Every wife had seven sacks,
Every sack had seven cats,
Every cat had seven kitts.
Kitts, cats, sacks, wives,
How many were going to St. Ives?”
This riddle is as old as the hills (though some hills were formed yesterday), and tests the reader’s memory, multiplication, reading comprehension, and lateral thinking skills. There are several “correct” solutions, and your preferred solution often changes the longer you think about it.
1. The classic answer is “one”. If the narrator met the others on the road, then they must have been going in the other direction, away from St Ives.
2. But what if the narrator is on horseback, and the others are on foot? Then he could have easily overtaken them on the road.
3. The wording is crafty. The man has seven wives; we’re not told that they’re on the road with him. Maybe they’re at home, fanning themselves in a couch while exclaiming “lack a day!” or whatever women in the 18th century did. Same for sacks, cats, and kitts. “With” is a preposition that can either mean “accompanied by” or “characterized by”, and its usage here is unclear.

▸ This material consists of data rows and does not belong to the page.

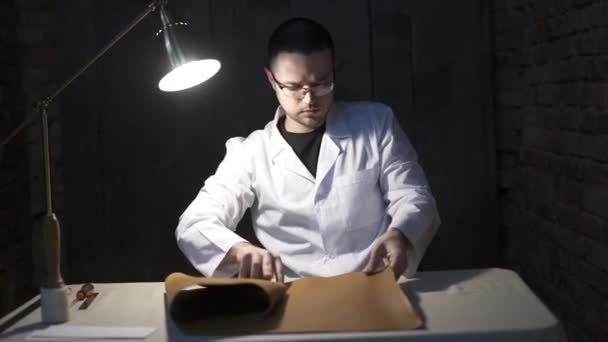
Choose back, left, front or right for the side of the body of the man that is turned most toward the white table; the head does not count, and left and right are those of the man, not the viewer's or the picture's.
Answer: front

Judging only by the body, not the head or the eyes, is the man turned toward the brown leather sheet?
yes

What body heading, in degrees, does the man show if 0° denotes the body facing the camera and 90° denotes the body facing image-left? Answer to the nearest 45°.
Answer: approximately 0°

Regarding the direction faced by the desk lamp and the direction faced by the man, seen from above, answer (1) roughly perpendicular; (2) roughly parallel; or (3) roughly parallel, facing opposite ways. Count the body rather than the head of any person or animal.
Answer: roughly perpendicular

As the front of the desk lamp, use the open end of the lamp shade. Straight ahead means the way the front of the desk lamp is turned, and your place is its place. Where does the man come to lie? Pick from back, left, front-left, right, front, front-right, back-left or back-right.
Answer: front-left

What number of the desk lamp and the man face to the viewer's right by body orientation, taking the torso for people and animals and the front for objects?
1

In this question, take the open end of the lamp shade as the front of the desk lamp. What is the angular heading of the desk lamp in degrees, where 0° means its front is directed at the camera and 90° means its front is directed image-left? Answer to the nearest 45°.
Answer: approximately 270°
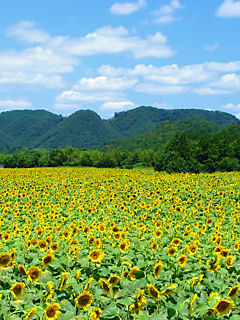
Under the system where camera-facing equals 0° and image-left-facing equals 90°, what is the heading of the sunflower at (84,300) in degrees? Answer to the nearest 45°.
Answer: approximately 0°

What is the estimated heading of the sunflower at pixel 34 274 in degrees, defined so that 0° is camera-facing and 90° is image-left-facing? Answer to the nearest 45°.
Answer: approximately 0°
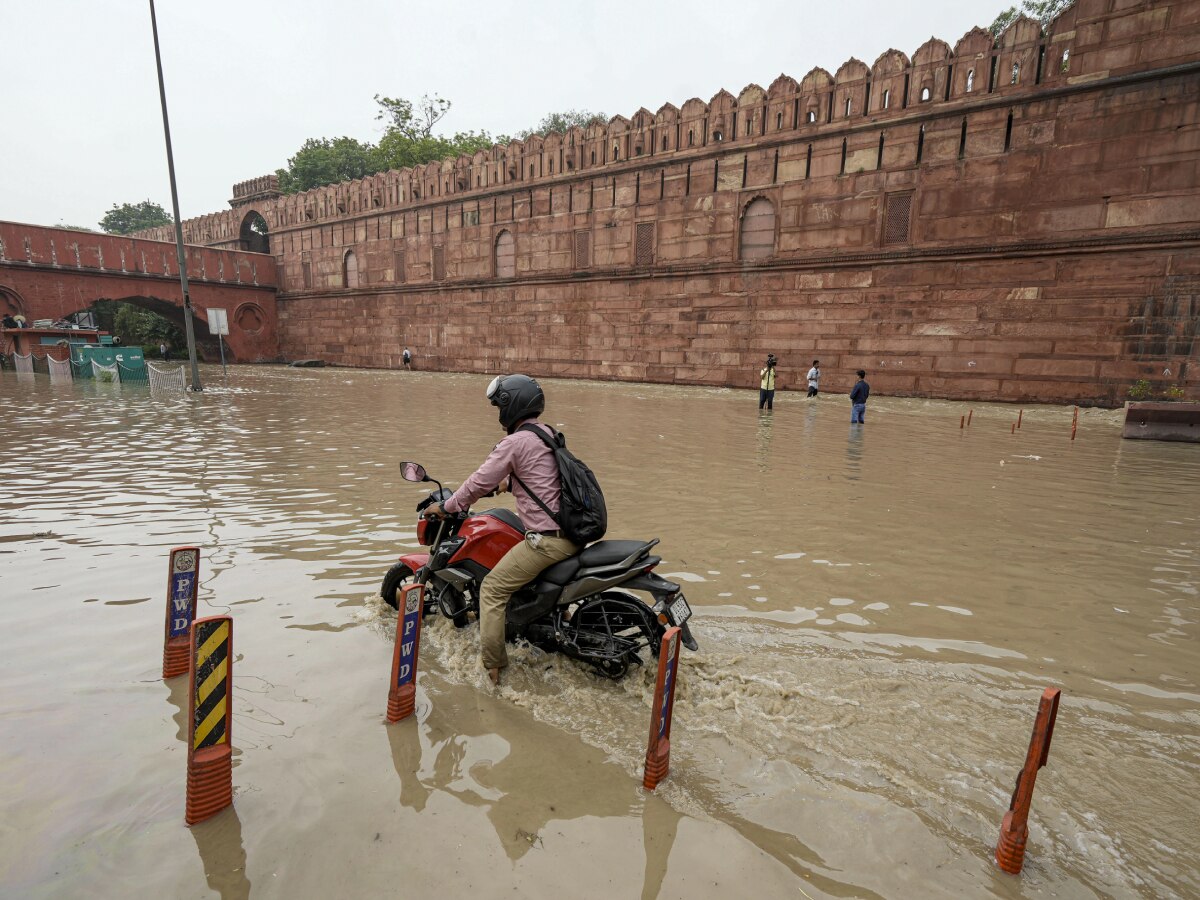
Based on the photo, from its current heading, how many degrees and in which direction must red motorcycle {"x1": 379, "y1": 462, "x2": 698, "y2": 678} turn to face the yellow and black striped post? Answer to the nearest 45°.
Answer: approximately 90° to its left

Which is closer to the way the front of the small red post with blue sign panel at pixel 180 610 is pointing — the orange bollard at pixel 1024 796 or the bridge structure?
the orange bollard

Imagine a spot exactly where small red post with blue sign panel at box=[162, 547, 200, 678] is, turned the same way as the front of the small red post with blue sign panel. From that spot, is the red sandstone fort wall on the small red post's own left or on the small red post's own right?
on the small red post's own left

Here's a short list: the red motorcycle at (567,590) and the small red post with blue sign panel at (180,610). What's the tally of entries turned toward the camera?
1

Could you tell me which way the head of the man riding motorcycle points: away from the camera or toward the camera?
away from the camera

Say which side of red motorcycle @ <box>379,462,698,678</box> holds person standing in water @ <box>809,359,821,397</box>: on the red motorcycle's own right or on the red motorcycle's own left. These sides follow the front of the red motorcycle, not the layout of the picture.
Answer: on the red motorcycle's own right

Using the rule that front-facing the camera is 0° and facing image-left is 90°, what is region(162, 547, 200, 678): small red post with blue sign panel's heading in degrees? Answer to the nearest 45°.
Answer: approximately 0°

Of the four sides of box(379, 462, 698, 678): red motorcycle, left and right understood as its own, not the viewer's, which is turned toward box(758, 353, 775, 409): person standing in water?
right

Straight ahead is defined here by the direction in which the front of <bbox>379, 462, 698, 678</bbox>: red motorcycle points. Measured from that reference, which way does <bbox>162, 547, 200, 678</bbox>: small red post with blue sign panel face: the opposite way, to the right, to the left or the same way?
the opposite way

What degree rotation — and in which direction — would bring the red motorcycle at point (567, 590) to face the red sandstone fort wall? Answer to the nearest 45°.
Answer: approximately 90° to its right

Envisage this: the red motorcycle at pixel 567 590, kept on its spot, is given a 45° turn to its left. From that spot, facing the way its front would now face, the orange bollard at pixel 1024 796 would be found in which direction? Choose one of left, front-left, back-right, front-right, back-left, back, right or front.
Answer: back-left

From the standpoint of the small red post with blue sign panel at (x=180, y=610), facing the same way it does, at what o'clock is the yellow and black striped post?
The yellow and black striped post is roughly at 12 o'clock from the small red post with blue sign panel.

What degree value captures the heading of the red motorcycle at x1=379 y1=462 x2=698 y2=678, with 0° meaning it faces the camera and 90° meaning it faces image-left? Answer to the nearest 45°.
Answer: approximately 135°

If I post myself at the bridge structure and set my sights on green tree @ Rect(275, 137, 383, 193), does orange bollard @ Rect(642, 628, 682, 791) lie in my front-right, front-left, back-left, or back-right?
back-right
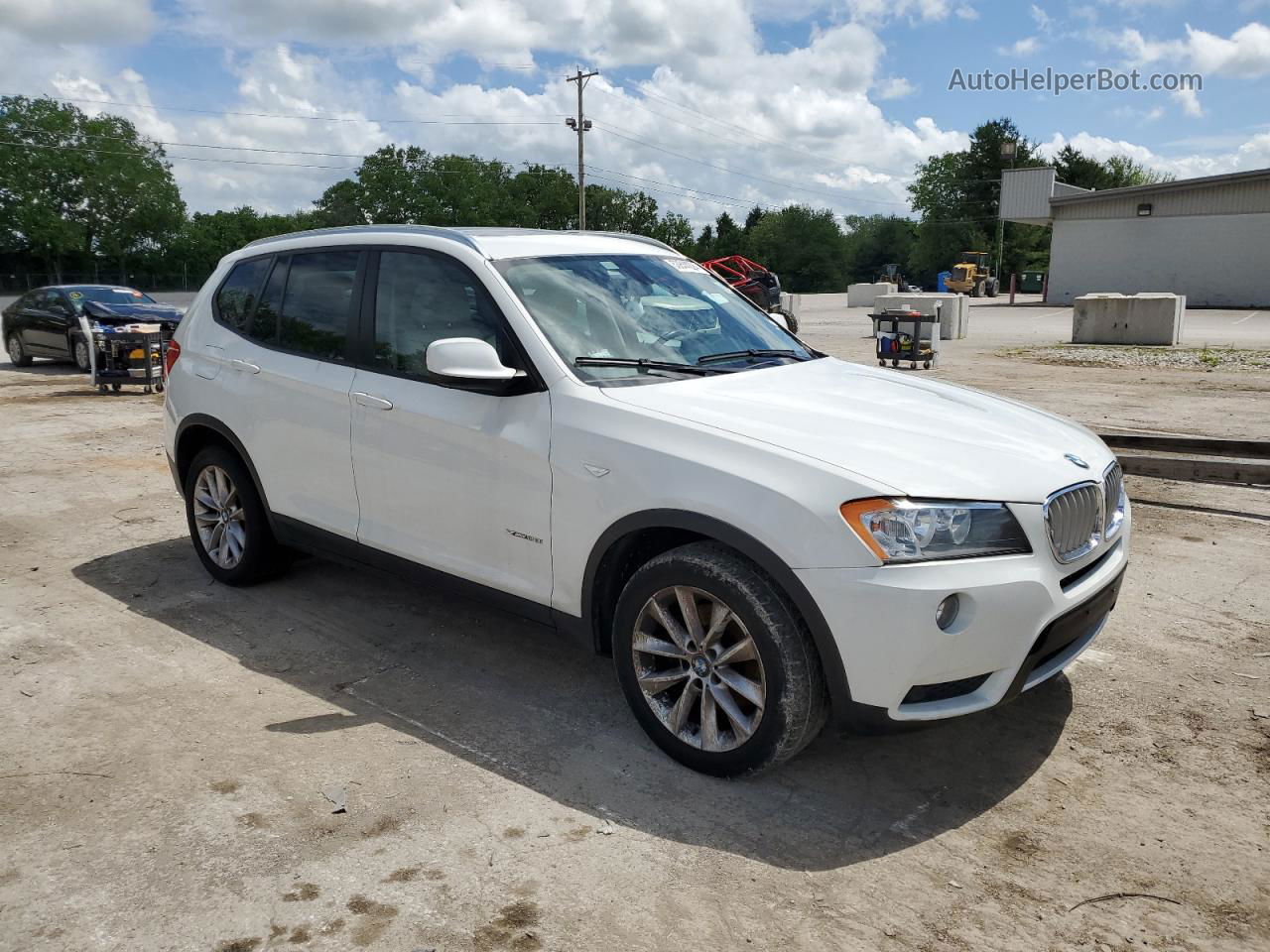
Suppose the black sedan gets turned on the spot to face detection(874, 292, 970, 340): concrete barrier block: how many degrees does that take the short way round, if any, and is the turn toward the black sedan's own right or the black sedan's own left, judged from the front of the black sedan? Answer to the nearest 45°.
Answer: approximately 45° to the black sedan's own left

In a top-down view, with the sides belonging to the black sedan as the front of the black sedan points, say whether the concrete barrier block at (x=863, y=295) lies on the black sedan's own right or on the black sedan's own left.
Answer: on the black sedan's own left

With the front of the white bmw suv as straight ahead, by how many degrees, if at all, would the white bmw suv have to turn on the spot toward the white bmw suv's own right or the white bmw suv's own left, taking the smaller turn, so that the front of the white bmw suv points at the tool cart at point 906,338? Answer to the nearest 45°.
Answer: approximately 135° to the white bmw suv's own left

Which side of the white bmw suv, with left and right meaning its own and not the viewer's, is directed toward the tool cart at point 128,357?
back

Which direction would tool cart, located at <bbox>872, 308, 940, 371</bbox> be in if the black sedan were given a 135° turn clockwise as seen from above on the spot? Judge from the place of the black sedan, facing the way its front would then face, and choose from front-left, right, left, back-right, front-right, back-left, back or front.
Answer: back-left

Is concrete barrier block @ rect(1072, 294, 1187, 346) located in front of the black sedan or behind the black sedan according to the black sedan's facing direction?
in front

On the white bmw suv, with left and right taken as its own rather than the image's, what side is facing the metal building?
left

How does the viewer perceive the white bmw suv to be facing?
facing the viewer and to the right of the viewer

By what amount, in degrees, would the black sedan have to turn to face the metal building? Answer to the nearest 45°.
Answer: approximately 45° to its left

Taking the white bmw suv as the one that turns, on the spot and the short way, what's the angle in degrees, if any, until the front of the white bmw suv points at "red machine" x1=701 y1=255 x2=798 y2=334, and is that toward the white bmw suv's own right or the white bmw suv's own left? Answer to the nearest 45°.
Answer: approximately 135° to the white bmw suv's own left

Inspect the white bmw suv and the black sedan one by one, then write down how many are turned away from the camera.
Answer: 0
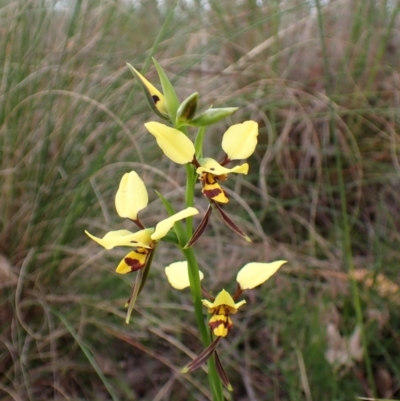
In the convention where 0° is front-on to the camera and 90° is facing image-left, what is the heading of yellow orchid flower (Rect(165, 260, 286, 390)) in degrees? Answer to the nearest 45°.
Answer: approximately 0°

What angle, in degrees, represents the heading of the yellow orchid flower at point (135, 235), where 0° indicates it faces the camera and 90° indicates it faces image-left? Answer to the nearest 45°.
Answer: approximately 45°

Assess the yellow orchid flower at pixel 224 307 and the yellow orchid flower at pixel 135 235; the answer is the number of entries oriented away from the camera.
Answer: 0
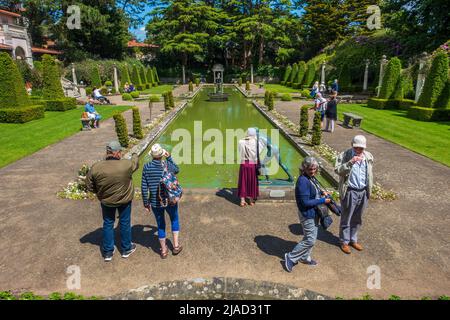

4. And all the narrator knows is that these people are on the road to St Ives. They needn’t be going there: maybe they’ll stop halfway, have a picnic, and then go back home. I don’t think there’s anything worth seeing at St Ives.
5. Even as a straightforward multiplication problem, the riddle is confusing. Is the answer 2,802 (the geometric series of wives, sacks, cats, kitts, plus the narrator and the husband?). But surely the 49 sacks don’t add to the count – they’re storage for the cats and kitts – so the answer is 2,753. Except line six explicitly tells us to count the kitts, cats, sacks, and wives…but doesn’t say to include the narrator or the husband. So maybe it’s 2,800.
6. To summarise, the correct answer is 1, 9, 2802, 2753, 2800, 69, 420, 666, 1234567890, and many others besides, your choice of which depends on grammatical and syntactical ambiguities. Being able to calculate correctly is no use in linguistic quicksand.
In infosec you sometimes hear the analogy “steel door in a cardboard wall” – a security system attempting to defend a space that’s indefensible. Here, mathematics is like a steel-framed bridge spanning two cliffs of chalk. You can use a calculator to add up numbers. You can create a futuristic quantum D-wave supercomputer with no purpose except to add up numbers. It won’t help. There’s no way to know how many people were going to St Ives, because the answer is ultimately found not in mathematics but in the capricious winds of the English language.